§ **RECORDS FOR PROCESSING**:
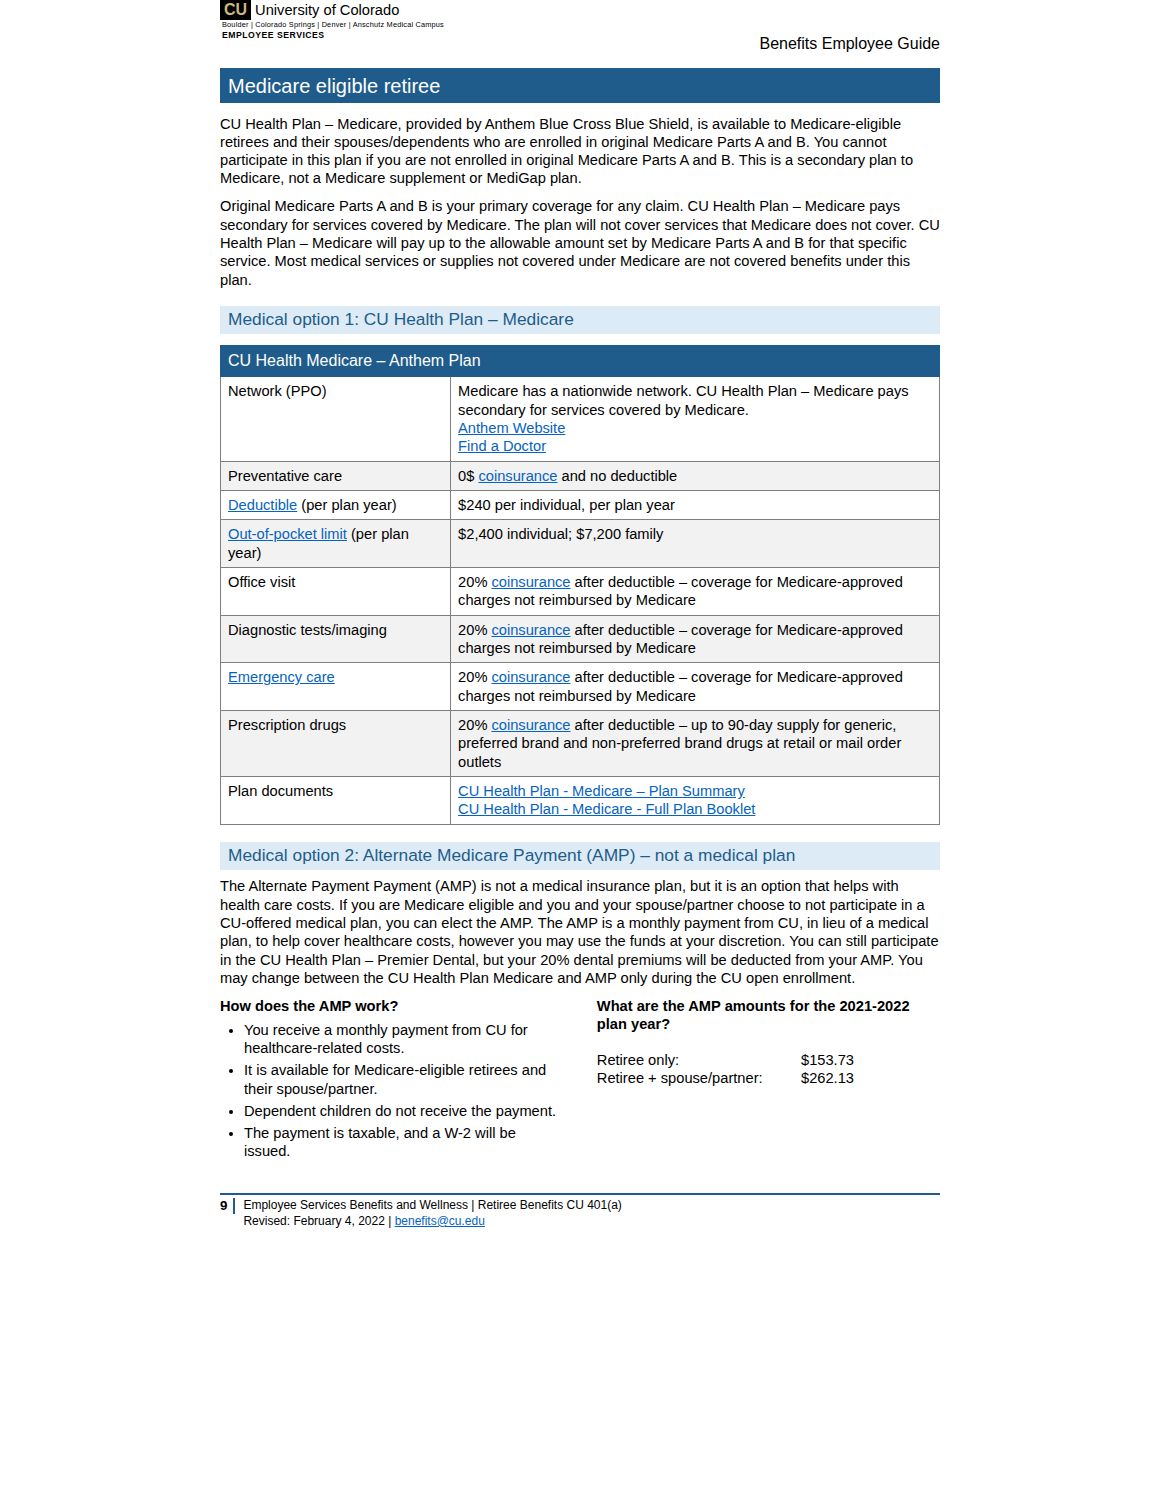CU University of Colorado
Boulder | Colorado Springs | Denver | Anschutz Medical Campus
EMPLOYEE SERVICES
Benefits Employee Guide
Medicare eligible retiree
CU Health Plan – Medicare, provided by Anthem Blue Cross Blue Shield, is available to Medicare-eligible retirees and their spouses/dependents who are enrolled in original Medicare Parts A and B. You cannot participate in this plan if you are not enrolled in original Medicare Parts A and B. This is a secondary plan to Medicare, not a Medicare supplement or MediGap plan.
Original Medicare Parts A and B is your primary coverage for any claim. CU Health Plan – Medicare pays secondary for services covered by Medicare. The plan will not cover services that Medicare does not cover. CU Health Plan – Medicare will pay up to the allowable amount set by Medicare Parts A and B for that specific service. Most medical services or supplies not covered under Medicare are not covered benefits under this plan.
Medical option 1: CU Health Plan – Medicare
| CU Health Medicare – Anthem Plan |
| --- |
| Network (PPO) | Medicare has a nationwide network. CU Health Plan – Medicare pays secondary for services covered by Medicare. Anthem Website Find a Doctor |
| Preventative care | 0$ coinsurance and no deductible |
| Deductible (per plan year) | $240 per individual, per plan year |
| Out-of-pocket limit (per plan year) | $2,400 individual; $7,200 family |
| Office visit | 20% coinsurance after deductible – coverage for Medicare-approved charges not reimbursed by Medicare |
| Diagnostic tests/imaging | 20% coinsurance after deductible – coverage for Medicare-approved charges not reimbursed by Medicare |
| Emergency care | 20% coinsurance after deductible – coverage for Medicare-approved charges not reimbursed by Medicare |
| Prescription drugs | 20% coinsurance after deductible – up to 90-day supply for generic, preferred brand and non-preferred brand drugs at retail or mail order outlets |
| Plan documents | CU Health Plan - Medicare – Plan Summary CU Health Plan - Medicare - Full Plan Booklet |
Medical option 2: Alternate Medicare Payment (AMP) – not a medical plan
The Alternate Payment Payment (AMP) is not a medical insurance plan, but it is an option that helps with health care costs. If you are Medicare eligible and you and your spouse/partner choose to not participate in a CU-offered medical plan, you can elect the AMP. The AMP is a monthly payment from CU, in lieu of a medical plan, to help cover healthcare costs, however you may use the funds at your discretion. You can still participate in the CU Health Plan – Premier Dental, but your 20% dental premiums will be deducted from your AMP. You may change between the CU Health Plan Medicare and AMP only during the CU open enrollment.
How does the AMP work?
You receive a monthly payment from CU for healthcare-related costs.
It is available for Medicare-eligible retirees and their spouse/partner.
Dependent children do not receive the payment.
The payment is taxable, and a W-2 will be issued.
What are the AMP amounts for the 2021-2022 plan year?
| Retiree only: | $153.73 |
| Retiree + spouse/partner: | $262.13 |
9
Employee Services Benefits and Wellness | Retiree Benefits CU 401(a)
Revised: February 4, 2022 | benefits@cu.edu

§ **TASK TO CARRY OUT**: Reproduce each line of the records in which "receive" appears.

§ **SOLUTION TO THE PROBLEM**:
You receive a monthly payment from CU for healthcare-related costs.
Dependent children do not receive the payment.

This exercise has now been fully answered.